Step 2: Run test to verify it fails - Run: pytest -q tests/test_reward_wrappers.py - Expected: failures because the alias and step-aware shaping do not exist yet.

Task 2: Implement reward strategy parsing and wrappers

Files: - Modify: src/rl_training/envs/rewards.py - Modify: src/rl_training/envs/__init__.py

Step 1: Write minimal implementation - Extend RewardTransformConfig with step-aware shaping fields. - Add strategy alias handling while preserving preset. - Implement a step-aware wrapper that can apply step_penalty, terminal_bonus, success_bonus, and failure_penalty. - Keep transform ordering deterministic and backward compatible.

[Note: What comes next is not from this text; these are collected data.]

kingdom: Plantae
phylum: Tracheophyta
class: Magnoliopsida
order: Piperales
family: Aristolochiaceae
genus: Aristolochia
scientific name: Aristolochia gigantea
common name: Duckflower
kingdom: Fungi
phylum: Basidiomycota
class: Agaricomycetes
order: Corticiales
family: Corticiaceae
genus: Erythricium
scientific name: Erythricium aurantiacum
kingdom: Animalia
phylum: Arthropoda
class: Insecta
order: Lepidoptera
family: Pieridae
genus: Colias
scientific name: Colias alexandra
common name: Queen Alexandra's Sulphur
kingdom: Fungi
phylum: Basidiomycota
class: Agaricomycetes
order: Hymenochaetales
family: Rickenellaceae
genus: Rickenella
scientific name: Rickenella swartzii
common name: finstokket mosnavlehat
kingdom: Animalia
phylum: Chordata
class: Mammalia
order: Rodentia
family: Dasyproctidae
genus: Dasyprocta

Step 2: Run focused tests - Run: pytest -q tests/test_reward_wrappers.py

Task 3: Verify factory integration

Files: - Modify: tests/test_reward_wrappers.py

Step 1: Add/update integration coverage - Exercise build_env(...) with reward strategy config so the env factory path stays covered.

Step 2: Run focused tests - Run: pytest -q tests/test_reward_wrappers.py

Task 4: Document YAML usage

Files: - Modify: README.md

Step 1: Add docs - Document strategy and preset. - Show a sparse-goal / success-bonus example and a per-step penalty example.

Task 5: Verification

Run: - Focused: pytest -q tests/test_reward_wrappers.py - Broader: pytest -q

Notes: - This plan intentionally omits commits because the session instructions forbid committing unless explicitly requested.